Israel in February said that that Hamas, the Palestinian terror group that rules the Gaza Strip, was using its Al Aqsa TV channel to coordinate attacks in the West Bank with on-air cues, after the IDF bombed the network’s Gaza headquarters in December.
But some two months ago, Hezbollah built the antenna at a Lebanese army base in the southern Lebanese village of Marwahin to broadcast the network’s radio hundreds of kilometers into Israel and as far as the Tel Aviv area, Channel 12 reported Tuesday night.
The antenna is so close to the Israeli border that the TV network was able to publish footage of armed soldiers guarding the antenna.
The radio is being blasted into Israel at the frequency 101.6FM, very close to that of an Israeli radio station that broadcasts on 101.5FM. The latter station has many Arab Israeli listeners and has received several complaints lately about the disruptions to its broadcasts.

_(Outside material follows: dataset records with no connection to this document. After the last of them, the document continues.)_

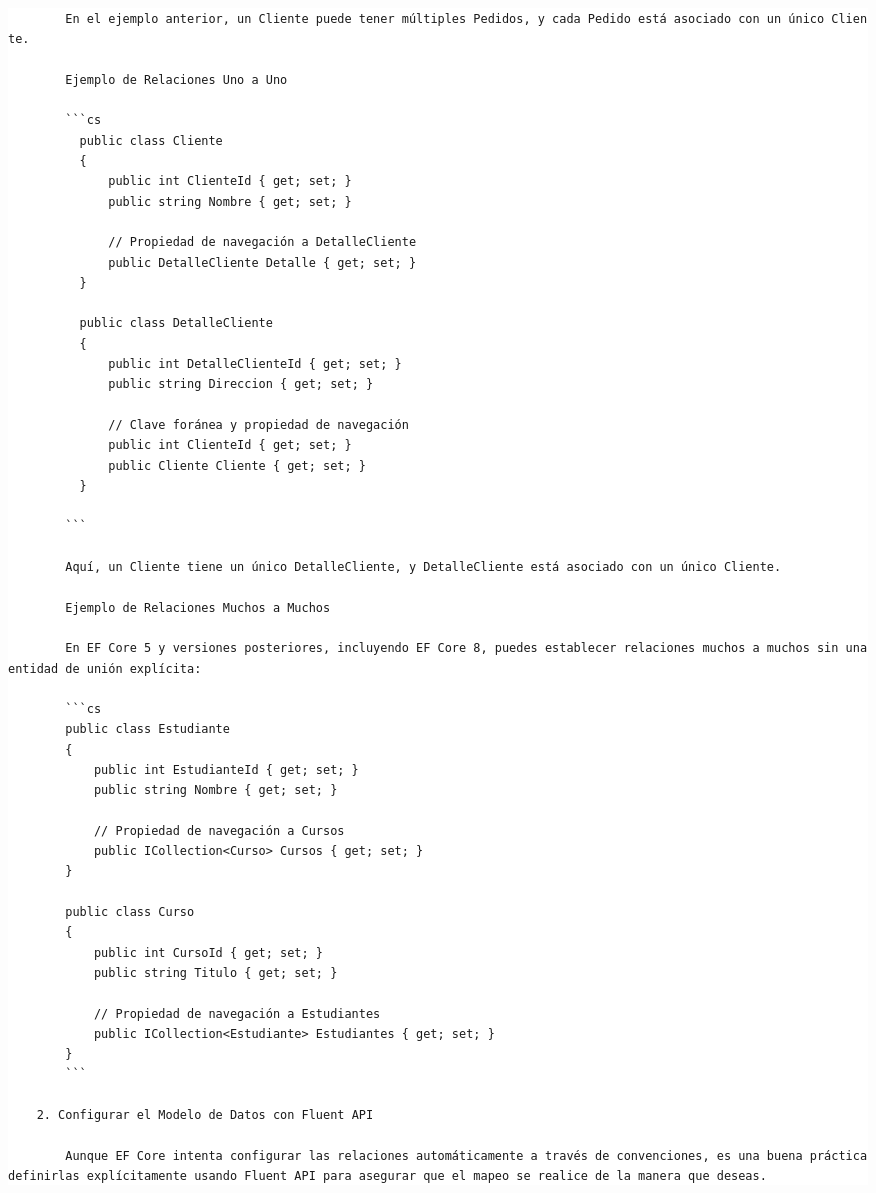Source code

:             En el ejemplo anterior, un Cliente puede tener múltiples Pedidos, y cada Pedido está asociado con un único Cliente.

            Ejemplo de Relaciones Uno a Uno

            ```cs
              public class Cliente
              {
                  public int ClienteId { get; set; }
                  public string Nombre { get; set; }

                  // Propiedad de navegación a DetalleCliente
                  public DetalleCliente Detalle { get; set; }
              }

              public class DetalleCliente
              {
                  public int DetalleClienteId { get; set; }
                  public string Direccion { get; set; }

                  // Clave foránea y propiedad de navegación
                  public int ClienteId { get; set; }
                  public Cliente Cliente { get; set; }
              }
                              
            ```

            Aquí, un Cliente tiene un único DetalleCliente, y DetalleCliente está asociado con un único Cliente.

            Ejemplo de Relaciones Muchos a Muchos

            En EF Core 5 y versiones posteriores, incluyendo EF Core 8, puedes establecer relaciones muchos a muchos sin una entidad de unión explícita:

            ```cs
            public class Estudiante
            {
                public int EstudianteId { get; set; }
                public string Nombre { get; set; }

                // Propiedad de navegación a Cursos
                public ICollection<Curso> Cursos { get; set; }
            }

            public class Curso
            {
                public int CursoId { get; set; }
                public string Titulo { get; set; }

                // Propiedad de navegación a Estudiantes
                public ICollection<Estudiante> Estudiantes { get; set; }
            }
            ```

        2. Configurar el Modelo de Datos con Fluent API

            Aunque EF Core intenta configurar las relaciones automáticamente a través de convenciones, es una buena práctica definirlas explícitamente usando Fluent API para asegurar que el mapeo se realice de la manera que deseas.
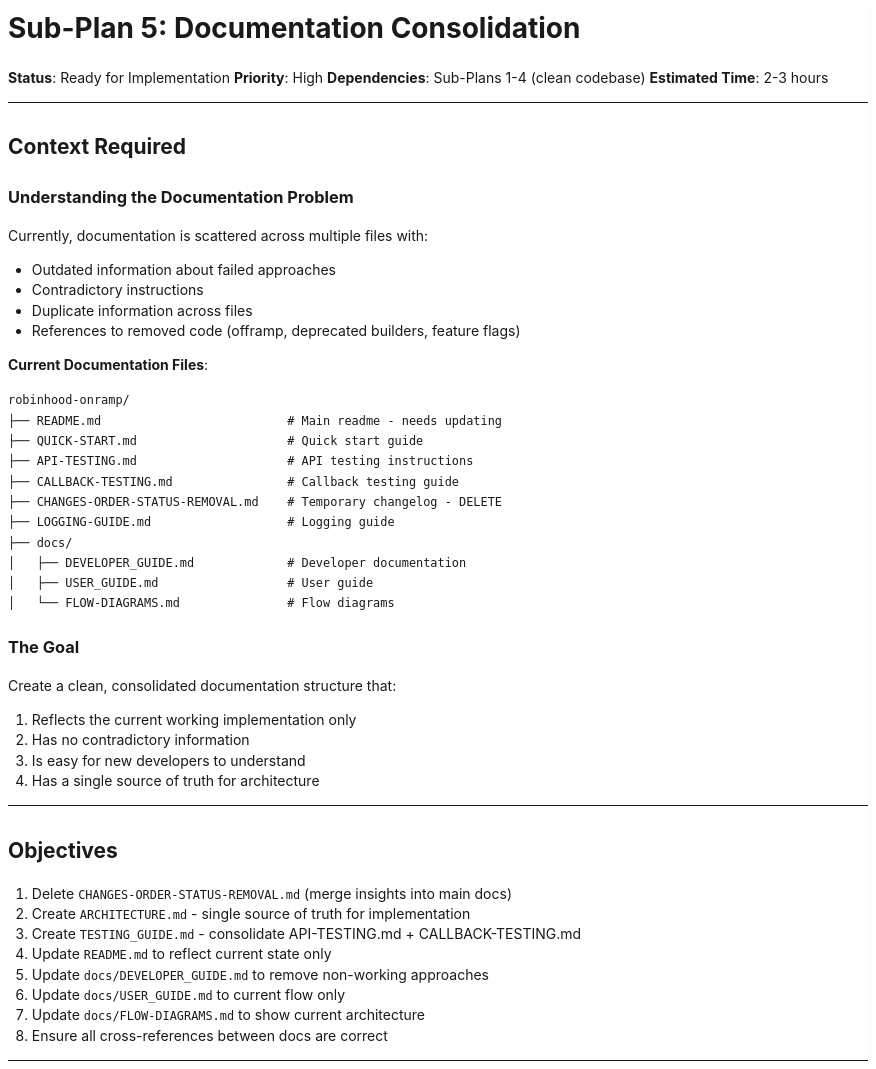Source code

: # Sub-Plan 5: Documentation Consolidation

**Status**: Ready for Implementation
**Priority**: High
**Dependencies**: Sub-Plans 1-4 (clean codebase)
**Estimated Time**: 2-3 hours

---

## Context Required

### Understanding the Documentation Problem

Currently, documentation is scattered across multiple files with:
- Outdated information about failed approaches
- Contradictory instructions
- Duplicate information across files
- References to removed code (offramp, deprecated builders, feature flags)

**Current Documentation Files**:
```
robinhood-onramp/
├── README.md                          # Main readme - needs updating
├── QUICK-START.md                     # Quick start guide
├── API-TESTING.md                     # API testing instructions
├── CALLBACK-TESTING.md                # Callback testing guide
├── CHANGES-ORDER-STATUS-REMOVAL.md    # Temporary changelog - DELETE
├── LOGGING-GUIDE.md                   # Logging guide
├── docs/
│   ├── DEVELOPER_GUIDE.md             # Developer documentation
│   ├── USER_GUIDE.md                  # User guide
│   └── FLOW-DIAGRAMS.md               # Flow diagrams
```

### The Goal

Create a clean, consolidated documentation structure that:
1. Reflects the current working implementation only
2. Has no contradictory information
3. Is easy for new developers to understand
4. Has a single source of truth for architecture

---

## Objectives

1. Delete `CHANGES-ORDER-STATUS-REMOVAL.md` (merge insights into main docs)
2. Create `ARCHITECTURE.md` - single source of truth for implementation
3. Create `TESTING_GUIDE.md` - consolidate API-TESTING.md + CALLBACK-TESTING.md
4. Update `README.md` to reflect current state only
5. Update `docs/DEVELOPER_GUIDE.md` to remove non-working approaches
6. Update `docs/USER_GUIDE.md` to current flow only
7. Update `docs/FLOW-DIAGRAMS.md` to show current architecture
8. Ensure all cross-references between docs are correct

---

Al-Aqsa TV’s reporters have frequently extolled violence against Israelis and rocket attacks on the Jewish state.
The report said the broadcasts can be heard clearly in jails in northern and central Israel, and that the radio has conveyed several messages to Hamas prisoners in recent weeks.
Israeli prisons have recently seen severe protests and a hunger strike by Hamas inmates after the Israel Prisons Service installed cellular jamming devices in the wards to prevent prisoners from using smuggled cellphones. The IPS said some 300 contraband cellphones, some carrying messages between terror cells, had been smuggled into the wards in recent months. The cellphones were being used to coordinate terror attacks, and had been implicated in at least 14 recent attempts at coordinating attacks from inside Israeli prisons, the IPS said.
The hunger strike came to an end earlier this week after Israeli officials reportedly agreed to install public telephones in their prison wards.
Israel’s Communications Ministry said: “We checked and found that the transmitter is located in Lebanese territory, about three kilometers from the border. The ministry has filed an official complaint with the International Telecommunication Union, and it has been transferred to Lebanese authorities.”
The Shin Bet security service in February accused Al-Aqsa TV and Gaza-based journalists of acting as agents of Hamas’s military wing, passing clandestine messages to terror operatives in the West Bank and East Jerusalem by using quotes from the Quran or subtle gestures by the presenters.
The Shin Bet said the plot was a key factor in the decision made by the Israel Defense Forces to bomb Al-Aqsa TV’s headquarters in Gaza in November.
Shortly after the razing of the station’s building, the Hamas-affiliated outlet appeared poised to close, but was kept on air at the last minute, broadcasting from another location, thanks to an influx of money from the terror group.
In 2010, the US government designated the station a terror group. Last month, Israel followed in its tracks and also blacklisted the network.
Israel has also long accused Hamas and other terror groups of using the special status granted to journalists as a cover for nefarious activities.